- _Task objective_
Please turn the lines in the records below, from the line with "- [Estado de" up to and including the line with "### ✅ **Acciones", into a numbered list, skipping any blank lines.

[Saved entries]
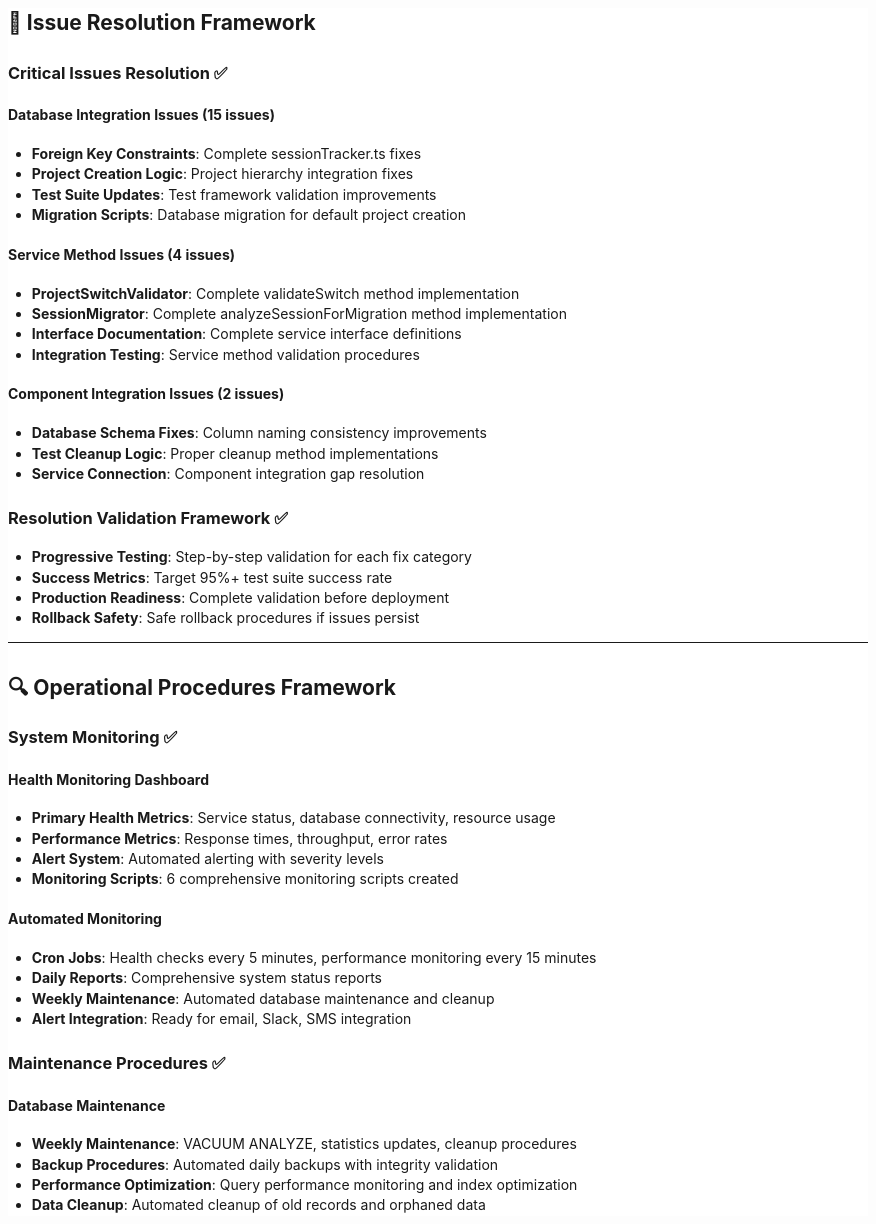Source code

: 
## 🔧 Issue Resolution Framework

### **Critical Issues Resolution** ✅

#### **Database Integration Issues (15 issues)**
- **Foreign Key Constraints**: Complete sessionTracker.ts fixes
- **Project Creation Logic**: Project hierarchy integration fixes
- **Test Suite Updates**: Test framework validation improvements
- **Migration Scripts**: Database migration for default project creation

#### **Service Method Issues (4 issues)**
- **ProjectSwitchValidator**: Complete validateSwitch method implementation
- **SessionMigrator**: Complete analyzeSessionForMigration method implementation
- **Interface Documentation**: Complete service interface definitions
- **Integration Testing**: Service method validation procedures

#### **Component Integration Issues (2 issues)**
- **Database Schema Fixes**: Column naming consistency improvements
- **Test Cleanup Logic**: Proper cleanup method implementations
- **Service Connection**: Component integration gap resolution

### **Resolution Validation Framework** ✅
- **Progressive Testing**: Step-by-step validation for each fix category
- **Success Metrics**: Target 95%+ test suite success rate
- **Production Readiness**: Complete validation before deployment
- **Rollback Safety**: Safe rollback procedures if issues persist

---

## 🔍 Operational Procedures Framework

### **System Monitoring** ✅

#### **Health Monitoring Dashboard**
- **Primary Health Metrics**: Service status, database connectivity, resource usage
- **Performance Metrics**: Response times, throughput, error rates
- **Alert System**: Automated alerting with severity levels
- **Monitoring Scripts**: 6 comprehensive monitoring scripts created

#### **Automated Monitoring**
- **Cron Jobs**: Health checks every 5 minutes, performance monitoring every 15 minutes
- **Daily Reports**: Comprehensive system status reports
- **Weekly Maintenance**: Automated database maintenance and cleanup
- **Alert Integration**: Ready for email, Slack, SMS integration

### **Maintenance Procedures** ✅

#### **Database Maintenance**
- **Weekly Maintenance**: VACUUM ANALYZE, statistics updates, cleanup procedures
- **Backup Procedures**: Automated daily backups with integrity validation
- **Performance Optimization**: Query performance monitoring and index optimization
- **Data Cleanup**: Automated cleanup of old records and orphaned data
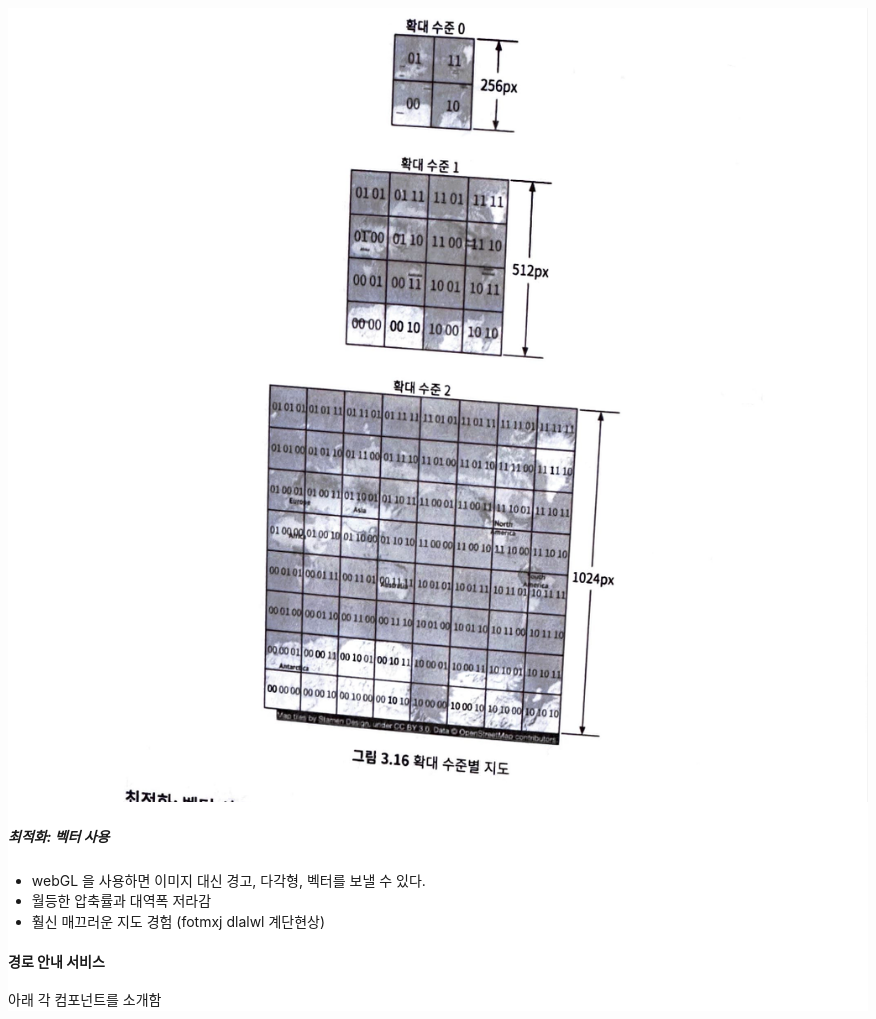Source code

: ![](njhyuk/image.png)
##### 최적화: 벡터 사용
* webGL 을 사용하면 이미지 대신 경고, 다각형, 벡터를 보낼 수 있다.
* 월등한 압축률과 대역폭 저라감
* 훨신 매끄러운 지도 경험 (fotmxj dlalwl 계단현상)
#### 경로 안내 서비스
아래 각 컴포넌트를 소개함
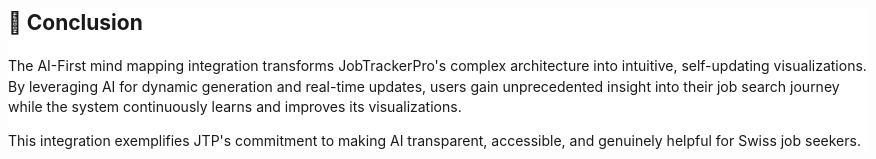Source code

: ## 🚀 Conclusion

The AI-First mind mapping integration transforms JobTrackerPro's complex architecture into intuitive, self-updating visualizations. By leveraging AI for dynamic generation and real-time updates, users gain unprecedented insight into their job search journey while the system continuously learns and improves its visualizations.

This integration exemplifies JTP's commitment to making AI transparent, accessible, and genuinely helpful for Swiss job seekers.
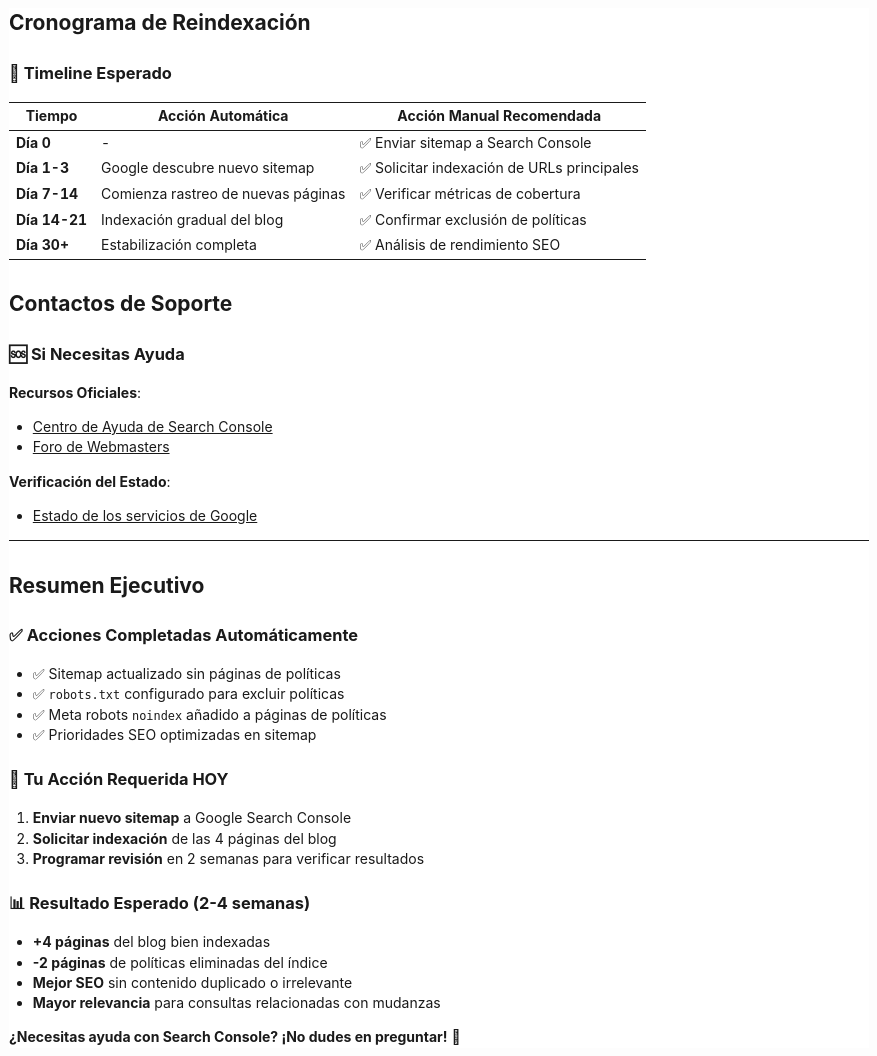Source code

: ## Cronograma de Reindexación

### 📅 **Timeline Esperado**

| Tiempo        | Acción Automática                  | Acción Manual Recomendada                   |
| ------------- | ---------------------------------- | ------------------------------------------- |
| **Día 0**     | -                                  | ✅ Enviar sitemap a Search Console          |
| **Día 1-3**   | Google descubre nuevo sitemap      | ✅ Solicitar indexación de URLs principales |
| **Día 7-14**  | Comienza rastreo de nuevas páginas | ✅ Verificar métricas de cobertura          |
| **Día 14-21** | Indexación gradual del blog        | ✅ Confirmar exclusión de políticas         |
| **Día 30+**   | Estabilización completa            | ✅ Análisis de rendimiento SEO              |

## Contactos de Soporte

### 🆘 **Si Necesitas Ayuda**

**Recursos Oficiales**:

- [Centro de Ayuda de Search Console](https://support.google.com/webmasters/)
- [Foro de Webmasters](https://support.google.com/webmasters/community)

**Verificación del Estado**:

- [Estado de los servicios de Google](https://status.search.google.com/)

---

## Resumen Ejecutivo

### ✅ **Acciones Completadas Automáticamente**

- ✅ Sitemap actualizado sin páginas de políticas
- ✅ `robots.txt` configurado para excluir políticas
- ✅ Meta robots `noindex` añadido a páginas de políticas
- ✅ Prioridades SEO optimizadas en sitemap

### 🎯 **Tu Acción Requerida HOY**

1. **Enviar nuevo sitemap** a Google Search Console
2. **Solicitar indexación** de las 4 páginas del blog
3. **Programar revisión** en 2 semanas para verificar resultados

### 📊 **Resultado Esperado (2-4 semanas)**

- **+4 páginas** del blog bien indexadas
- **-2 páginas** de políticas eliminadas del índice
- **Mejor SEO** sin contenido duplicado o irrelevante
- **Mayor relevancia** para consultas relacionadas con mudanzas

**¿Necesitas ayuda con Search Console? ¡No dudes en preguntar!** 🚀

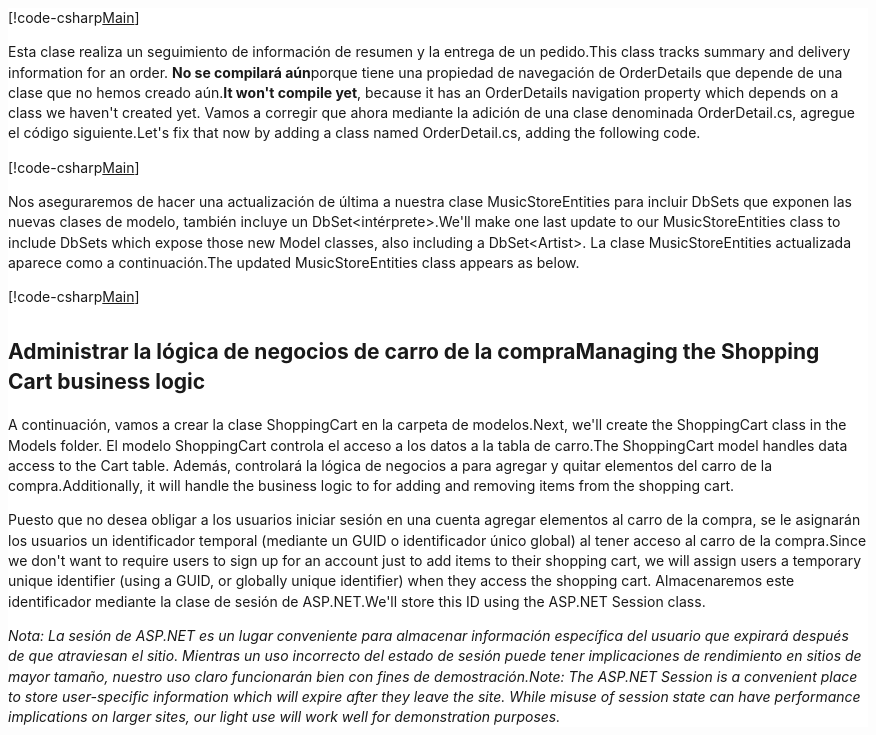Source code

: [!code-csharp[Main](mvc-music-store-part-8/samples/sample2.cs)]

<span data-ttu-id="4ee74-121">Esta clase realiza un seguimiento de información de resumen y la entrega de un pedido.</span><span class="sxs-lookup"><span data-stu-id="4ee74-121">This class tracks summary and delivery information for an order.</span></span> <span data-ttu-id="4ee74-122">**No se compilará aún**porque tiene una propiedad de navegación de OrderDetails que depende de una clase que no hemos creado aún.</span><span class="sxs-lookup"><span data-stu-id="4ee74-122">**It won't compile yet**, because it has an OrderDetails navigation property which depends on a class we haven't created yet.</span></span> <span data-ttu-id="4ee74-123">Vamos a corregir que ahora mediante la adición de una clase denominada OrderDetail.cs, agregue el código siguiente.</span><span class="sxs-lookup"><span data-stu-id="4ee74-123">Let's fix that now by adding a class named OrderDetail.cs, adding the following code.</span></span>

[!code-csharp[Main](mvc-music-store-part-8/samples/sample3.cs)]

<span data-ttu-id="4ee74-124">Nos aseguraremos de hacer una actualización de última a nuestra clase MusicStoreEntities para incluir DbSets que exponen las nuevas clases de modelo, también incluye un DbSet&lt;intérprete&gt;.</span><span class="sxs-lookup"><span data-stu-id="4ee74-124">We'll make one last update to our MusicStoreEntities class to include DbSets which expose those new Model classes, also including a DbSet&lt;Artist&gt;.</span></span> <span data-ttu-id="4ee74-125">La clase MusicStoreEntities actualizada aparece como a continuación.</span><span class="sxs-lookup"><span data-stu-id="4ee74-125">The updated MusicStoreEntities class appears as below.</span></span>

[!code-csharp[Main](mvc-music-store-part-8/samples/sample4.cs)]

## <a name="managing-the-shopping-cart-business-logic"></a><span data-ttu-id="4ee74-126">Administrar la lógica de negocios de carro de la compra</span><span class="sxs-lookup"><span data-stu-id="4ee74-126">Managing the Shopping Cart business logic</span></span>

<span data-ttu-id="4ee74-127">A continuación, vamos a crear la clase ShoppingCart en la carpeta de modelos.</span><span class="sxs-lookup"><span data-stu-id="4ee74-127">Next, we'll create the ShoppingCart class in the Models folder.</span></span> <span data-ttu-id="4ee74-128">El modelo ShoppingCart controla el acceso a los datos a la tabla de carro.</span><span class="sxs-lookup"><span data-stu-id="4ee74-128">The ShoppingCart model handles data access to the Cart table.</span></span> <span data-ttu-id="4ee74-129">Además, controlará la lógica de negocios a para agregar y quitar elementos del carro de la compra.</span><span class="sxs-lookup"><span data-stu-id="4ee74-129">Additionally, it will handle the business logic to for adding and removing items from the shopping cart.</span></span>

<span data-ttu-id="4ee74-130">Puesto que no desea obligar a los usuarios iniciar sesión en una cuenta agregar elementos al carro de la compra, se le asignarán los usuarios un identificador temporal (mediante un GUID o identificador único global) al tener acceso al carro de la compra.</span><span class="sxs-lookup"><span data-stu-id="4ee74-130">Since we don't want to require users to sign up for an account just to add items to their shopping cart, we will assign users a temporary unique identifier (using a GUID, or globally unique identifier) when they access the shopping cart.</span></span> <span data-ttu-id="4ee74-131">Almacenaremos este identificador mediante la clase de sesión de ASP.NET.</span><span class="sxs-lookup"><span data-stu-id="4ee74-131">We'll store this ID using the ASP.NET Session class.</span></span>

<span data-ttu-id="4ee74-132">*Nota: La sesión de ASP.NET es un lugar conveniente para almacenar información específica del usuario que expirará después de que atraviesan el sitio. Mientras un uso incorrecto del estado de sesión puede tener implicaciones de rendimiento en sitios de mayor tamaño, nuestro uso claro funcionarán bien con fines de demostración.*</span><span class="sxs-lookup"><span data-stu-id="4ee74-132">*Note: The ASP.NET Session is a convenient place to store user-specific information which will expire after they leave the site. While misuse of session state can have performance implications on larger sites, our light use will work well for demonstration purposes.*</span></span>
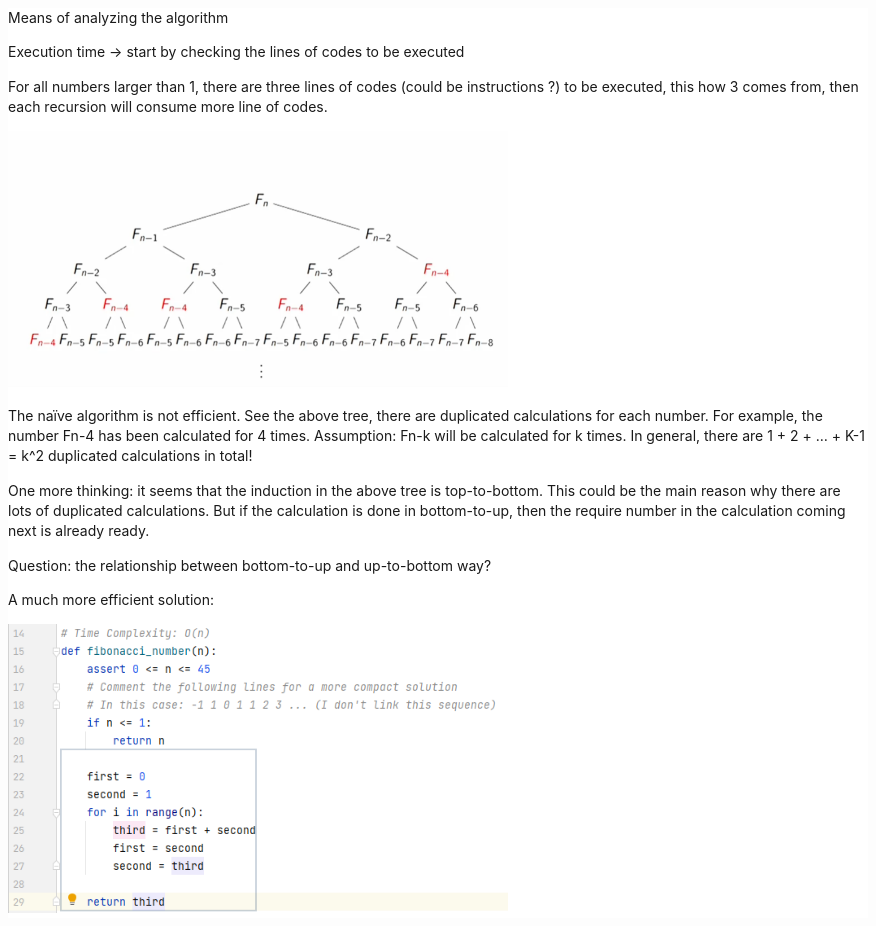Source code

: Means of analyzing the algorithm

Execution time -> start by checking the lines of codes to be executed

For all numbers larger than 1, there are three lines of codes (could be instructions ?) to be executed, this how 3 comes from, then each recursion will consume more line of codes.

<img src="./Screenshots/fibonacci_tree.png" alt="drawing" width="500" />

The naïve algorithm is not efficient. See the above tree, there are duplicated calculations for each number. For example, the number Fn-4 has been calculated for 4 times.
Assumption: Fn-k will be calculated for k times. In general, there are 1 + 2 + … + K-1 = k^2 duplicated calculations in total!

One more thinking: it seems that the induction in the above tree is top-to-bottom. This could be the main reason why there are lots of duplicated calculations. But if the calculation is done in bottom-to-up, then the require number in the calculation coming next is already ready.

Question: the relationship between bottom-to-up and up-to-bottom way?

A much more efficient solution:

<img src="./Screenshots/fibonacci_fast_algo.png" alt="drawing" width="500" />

- _Exercise output_
1. - [Estado de los servicios de Google](https://status.search.google.com/)
2. ---
3. ## Resumen Ejecutivo
4. ### ✅ **Acciones Completadas Automáticamente**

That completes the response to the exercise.